Falling on the ice.

Right before I left work today a customer came into the store and apparently complained his head off about the fact that there was no salt or ice melt on the ice near the handicapped parking area. I didn’t hear him personally so I don’t know how angry he got. The only reason that we didn’t have anything on the ice was that the employees there didn’t think we had any left. We did have one bag left in the back room which one of my co-workers went to get as I was leaving. I looked over and it was pretty icy in those spots. Considering that handicapped people park there it does make sense that they would have a problem navigating the ice. At least the ones with walkers should have some extra support from falling although I don’t know what effect the ice would have on their mobility.

When the employee that took the complaint told me about it she didn’t seem too sympathetic to the guy. I got caught up in the moment and agreed with her that somebody in this area should know how to walk on ice this time of year. I didn’t say it but I knew that legally speaking the store would be liable if he slipped and fell if we didn’t take care of the ice. I think it’s happened before. I know people have tripped on cracks in the sidewalk before and it became a big to-do with paperwork, corporate sending somebody to fix the sidewalk, and so on. If we did what we could to avoid the mishap, especially where there are security cameras, then we have no problem.

When I started thinking about the matter in that way I did start to wonder about who exactly is responsible at that point. Should the store be held liable if the guy slips on the ice because the store didn’t put salt down or would he be liable because he didn’t know how to walk on the ice properly (barring the fact that he may have had difficulty walking in the first place)? Herein lies the problem. We tend to think of these issues in terms of “either this person or that one is at fault.” The truth is that both the store and the man would be at fault for the reasons given above. So who should be held accountable? Shouldn’t both arguments cancel each other out, causing both sides to part ways, perhaps begrudgingly?

Probably, but how often do people take that stance? I know that if I slip and fall on the ice it is a result of my own clumsiness and I won’t even say anything to the people inside the business. Knowing how to fall without hurting myself too much also helps. Believe me, I’ve had plenty of practice over the years. (That reminds me, I need to shovel off my steps when I get home, before more snow comes tonight.) But not everybody is like me. There are those who will sue or at somehow get whatever they can from the business for “retribution.”

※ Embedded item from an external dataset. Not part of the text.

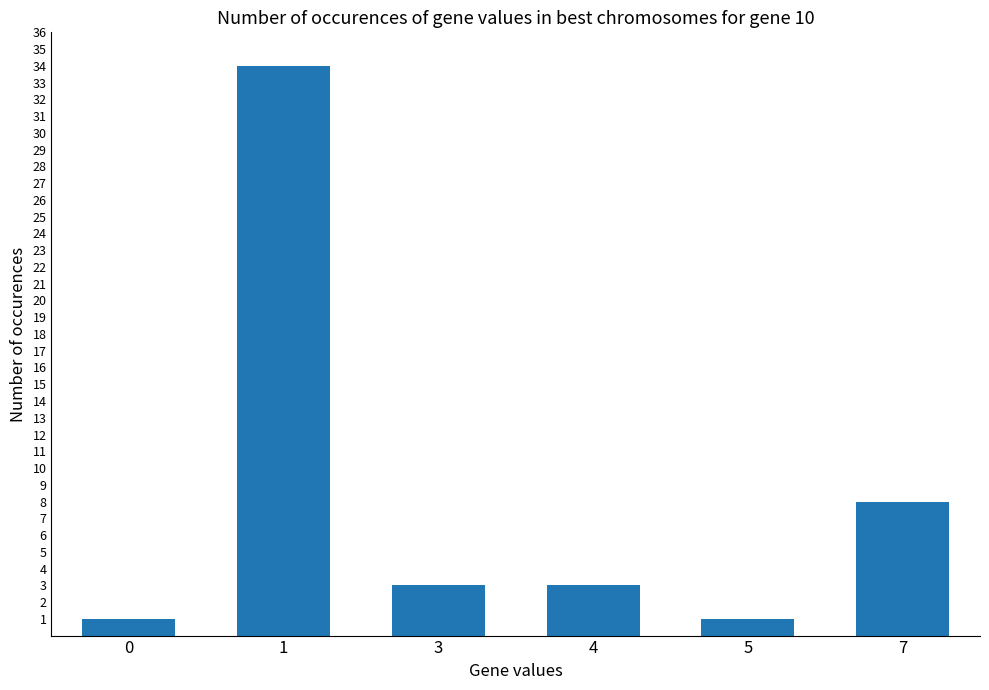

Reading left to right, list all the values displayed in this chart.

0=1	1=34	3=3	4=3	5=1	7=8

I have to wonder if the money is as important to these people as much as it is closure. It isn’t that the damage caused needs covering. It needs a resolution. Perhaps I’m still project myself onto others, though. That’s the only way that I can practice psychology, after all. Seeing as I don’t have a liscense—or for that matter studied psychology—I probably shouldn’t try. I can’t help but think, though, that there are those who feel that an accident must have an aftermath, and then it all turns into a story with a beginning, middle, and end. Unless I’m actually injured the end is getting up and dusting myself off as if nothing happened.

Ah, but there’s another problem: injury. What would I do then? In that case, if I can make it inside I probably would tell somebody. I know full well that the business would want me to report what happened, if anything for insurance issues. I would feel obligated to tell them only because I would think that I have to. I know, however, that being as self-conscious as I am I would try to dismiss any sort of reports or compensation as much as I could. I just don’t want the fuss. I would also start to feel guilty. Maybe that’s the biggest difference between me and those that would take the money without flinching. They don’t feel guilty about it.

That brings me back to my main point. Should I feel guilty? If this guy fell the store would have insisted on making a deal out of it. I don’t know how willingly they’d give him financial compensation but they would certainly make the fuss over it. Without knowing him, from what I heard his course would be to automatically make a bigger fuss. I’m only basing this on hearsay, however. Fortunately he didn’t get hurt. Well, he didn’t on his way in. I don’t know what happened on his way out. But apparently the anger he felt over the ice didn’t prevent him from coming in and shopping anyway. Now that I think of it, he could have just been one of those people who like to complain. In that case I wrote a whole blog post based off of a weak premise.

But at least I got a blog post out of it.